#### [TASK OBJECTIVE]
Everything from the line containing "637 435 315" through the end of the entries should be transcribed exactly. Leave out all other lines.

== MATERIAL FOR THIS EXERCISE

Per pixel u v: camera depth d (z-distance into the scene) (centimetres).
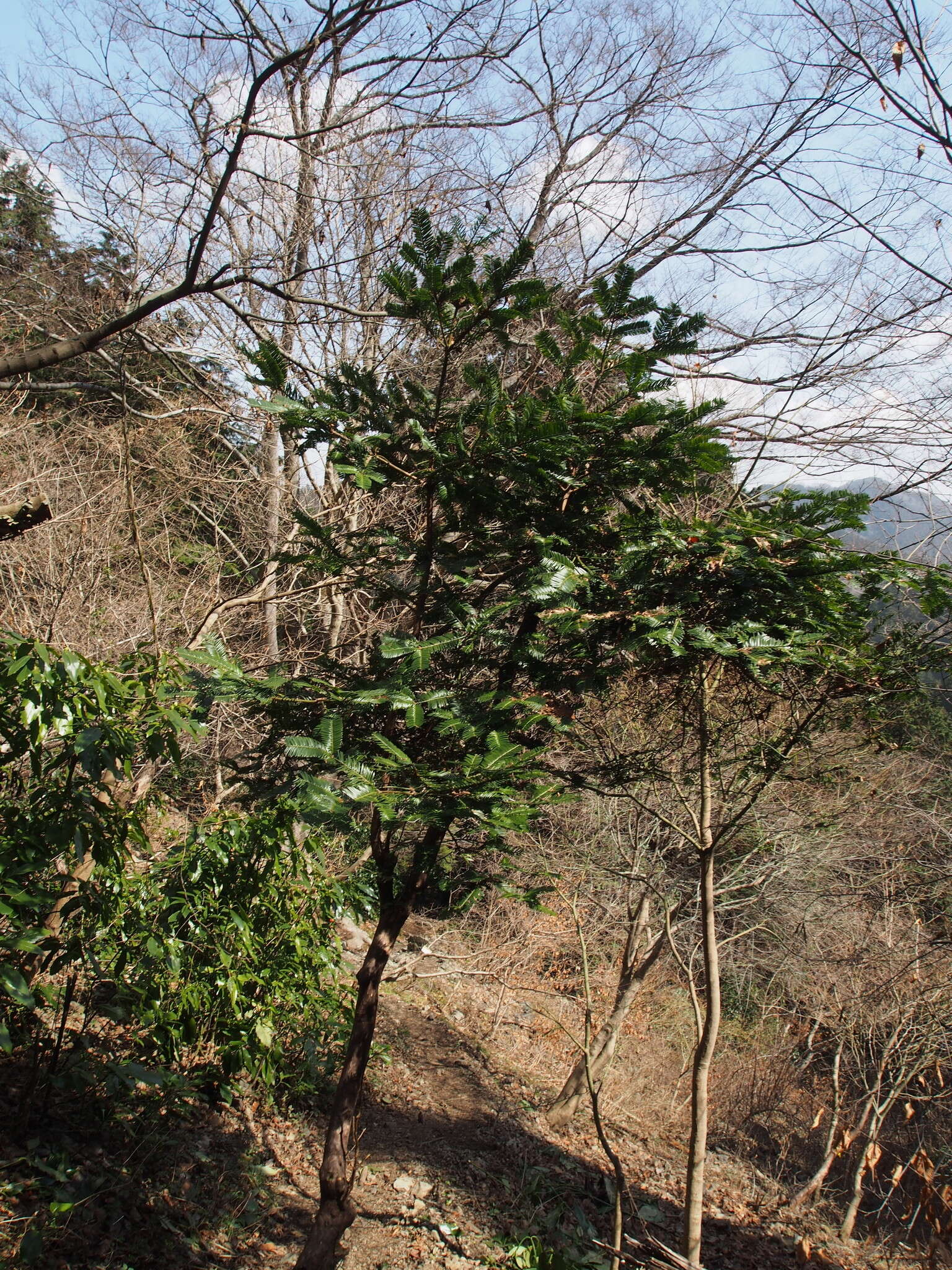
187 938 452
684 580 300
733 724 429
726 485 448
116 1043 479
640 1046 811
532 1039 818
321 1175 313
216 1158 460
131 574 805
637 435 315
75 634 688
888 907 712
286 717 296
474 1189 545
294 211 816
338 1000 558
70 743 337
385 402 303
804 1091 767
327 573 326
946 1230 501
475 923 877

====

#### [EXERCISE OUTPUT]
637 435 315
75 634 688
888 907 712
286 717 296
474 1189 545
294 211 816
338 1000 558
70 743 337
385 402 303
804 1091 767
327 573 326
946 1230 501
475 923 877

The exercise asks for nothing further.